Open the second training file and again manually inspect all training records. Comment out incorrect training records, and modify the one closest to the correct sequence appropriately by changing the HMM state names to whatever is most appropriate. Again, only one training sequence should be activated (not commented out) per input data record.

Create a second HMM using the second training file. Set the smoothing option as desired.

Create a third training file by reprocessing your second, corrected training file using the tagdata.py program and setting the hmm_file_name to the name of the second HMM file you just created, plus setting the name of the retag_file_name to the name of the second, corrected training file. Be sure to specify a different output file name for this third training file so that the second training file which you are reprocessing is not overwritten. Set the smoothing option as desired.

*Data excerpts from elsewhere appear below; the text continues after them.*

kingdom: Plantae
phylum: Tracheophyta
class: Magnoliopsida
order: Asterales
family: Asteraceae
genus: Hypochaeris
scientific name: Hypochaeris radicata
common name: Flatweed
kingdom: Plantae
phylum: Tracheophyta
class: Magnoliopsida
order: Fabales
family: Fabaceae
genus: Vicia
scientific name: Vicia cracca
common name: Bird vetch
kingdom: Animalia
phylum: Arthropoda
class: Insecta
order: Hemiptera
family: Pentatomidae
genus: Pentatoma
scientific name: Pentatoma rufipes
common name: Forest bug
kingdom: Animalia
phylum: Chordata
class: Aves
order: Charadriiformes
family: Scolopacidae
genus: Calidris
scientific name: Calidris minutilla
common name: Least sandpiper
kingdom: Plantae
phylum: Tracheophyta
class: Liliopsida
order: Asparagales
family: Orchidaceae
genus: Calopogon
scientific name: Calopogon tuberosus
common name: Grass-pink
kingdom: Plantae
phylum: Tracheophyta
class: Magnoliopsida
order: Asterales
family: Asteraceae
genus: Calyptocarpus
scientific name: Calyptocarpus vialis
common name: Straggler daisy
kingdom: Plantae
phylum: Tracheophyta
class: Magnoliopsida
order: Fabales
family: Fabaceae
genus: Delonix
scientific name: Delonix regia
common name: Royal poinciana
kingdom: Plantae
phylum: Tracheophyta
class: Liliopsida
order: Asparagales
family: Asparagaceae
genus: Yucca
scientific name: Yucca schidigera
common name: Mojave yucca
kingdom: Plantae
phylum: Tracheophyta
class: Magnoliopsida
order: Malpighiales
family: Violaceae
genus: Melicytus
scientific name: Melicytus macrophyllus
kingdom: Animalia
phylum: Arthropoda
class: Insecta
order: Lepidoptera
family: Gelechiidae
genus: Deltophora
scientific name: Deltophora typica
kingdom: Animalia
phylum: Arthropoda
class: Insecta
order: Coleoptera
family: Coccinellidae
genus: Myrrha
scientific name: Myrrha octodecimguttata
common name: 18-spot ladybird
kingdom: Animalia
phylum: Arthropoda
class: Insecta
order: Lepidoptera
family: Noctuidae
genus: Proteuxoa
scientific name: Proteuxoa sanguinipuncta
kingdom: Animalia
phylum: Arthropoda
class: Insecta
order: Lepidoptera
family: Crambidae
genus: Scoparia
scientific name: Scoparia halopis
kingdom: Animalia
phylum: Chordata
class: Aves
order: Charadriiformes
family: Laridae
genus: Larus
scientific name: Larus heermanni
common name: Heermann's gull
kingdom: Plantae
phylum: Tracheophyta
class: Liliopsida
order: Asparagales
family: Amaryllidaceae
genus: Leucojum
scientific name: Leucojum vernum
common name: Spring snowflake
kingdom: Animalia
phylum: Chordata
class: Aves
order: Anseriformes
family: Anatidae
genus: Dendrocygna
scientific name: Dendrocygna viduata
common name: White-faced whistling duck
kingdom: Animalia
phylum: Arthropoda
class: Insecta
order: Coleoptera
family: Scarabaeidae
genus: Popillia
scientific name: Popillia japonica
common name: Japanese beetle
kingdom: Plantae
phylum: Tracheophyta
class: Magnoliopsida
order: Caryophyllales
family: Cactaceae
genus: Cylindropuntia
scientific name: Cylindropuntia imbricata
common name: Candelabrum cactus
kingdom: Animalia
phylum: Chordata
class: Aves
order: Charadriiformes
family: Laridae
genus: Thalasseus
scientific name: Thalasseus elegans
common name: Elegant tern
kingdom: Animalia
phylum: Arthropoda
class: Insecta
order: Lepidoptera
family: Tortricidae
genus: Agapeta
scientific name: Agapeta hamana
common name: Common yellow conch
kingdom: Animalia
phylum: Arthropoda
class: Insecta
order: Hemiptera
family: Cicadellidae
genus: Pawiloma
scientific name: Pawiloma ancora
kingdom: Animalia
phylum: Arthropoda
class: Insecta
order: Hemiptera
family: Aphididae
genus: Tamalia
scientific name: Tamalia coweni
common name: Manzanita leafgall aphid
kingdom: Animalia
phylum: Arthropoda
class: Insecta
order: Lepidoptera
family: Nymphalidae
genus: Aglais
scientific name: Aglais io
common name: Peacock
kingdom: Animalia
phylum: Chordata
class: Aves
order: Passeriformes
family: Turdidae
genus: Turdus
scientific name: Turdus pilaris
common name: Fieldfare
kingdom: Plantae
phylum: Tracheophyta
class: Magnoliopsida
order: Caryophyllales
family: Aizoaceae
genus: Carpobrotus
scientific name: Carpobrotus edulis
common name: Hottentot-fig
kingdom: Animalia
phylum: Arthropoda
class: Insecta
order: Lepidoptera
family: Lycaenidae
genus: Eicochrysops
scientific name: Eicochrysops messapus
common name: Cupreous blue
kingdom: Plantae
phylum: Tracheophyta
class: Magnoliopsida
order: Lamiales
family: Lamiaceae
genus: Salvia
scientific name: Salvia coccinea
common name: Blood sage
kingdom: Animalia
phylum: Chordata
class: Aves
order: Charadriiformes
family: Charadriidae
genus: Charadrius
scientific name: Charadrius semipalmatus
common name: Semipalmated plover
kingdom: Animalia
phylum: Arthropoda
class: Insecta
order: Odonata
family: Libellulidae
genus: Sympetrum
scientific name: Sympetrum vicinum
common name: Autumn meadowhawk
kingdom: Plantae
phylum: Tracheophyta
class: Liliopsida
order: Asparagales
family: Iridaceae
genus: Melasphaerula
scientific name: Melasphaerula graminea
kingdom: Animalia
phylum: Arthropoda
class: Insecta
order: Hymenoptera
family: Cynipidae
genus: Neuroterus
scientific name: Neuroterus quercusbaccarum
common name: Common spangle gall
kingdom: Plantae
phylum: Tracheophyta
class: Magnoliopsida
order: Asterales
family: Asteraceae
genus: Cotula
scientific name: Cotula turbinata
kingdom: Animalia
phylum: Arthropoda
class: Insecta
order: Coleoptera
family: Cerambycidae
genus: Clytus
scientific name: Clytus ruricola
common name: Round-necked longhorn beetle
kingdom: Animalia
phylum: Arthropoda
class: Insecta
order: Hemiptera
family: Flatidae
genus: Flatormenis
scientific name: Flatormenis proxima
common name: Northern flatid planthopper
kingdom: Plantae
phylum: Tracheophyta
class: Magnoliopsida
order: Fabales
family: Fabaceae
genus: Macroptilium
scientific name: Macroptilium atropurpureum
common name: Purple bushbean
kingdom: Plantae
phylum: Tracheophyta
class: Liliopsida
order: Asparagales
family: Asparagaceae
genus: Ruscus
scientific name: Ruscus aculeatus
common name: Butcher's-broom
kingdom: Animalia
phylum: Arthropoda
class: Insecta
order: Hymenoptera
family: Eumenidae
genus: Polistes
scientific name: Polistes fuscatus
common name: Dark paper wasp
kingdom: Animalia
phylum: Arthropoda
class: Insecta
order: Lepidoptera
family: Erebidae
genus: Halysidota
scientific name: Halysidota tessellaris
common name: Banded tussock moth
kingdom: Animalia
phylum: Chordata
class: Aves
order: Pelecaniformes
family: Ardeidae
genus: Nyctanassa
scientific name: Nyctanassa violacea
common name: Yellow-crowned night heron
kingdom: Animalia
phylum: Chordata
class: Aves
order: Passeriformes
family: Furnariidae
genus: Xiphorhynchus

Examine this third training file. You will see that records in which the sequence of tag:hmm_state pairs has changed will be marked with '***** Changed'. Examine only the changed records (since the unchanged records you have already verified in previous steps) and correct whose which appear to be incorrect. Repeat the previous three steps until no more changes are detected in the training file. Note that you also wish to edit the correction lists and look-up tables to improve the observation symbol tagging of the training data (as opposed to the hidden state assignment). You should re-tag the training file and retrain the HMM after making such modifications to ensure that the changes have not caused other problems, and to ensure that the HMM reflects the latest version of the tagging look-up tables.

Finally, in your main project module (as derived from an original project.py module), set the name or address HMM file name to the last HMM file you created.

This training cycle can be enhanced in various ways. For example, once a reasonably good HMM training set has been developed, it can be further improved by adding examples of unusual records to it. By definition, such unusual records occur in the input data only infrequently, and thus very large numbers of training records would need to be examined if they were to be found manually. However, by setting the freqs_file_name option in tagdata.py it is possible to obtain a listing of record formats in ascending order of frequency in a particular input data set (that is, the least common record formats are listed first). Typically quite large numbers of records are specified for processing by tagdata.py when the freqs_file_name option is set - 100,000 would not be unusual. Of course, there is no prospect of being able to inspect all 100,000 records in the resulting training file, but records with unusual patterns amongst those 100,000 records can be found at or near the top of the output file specified with the freqs_file_name option. Corrected versions of the tag:hmm_state pair sequences for those unusual records can then be added to the smaller, 1,000 record training file as discussed above, and the HMM then retrained using the trainhmm.py program.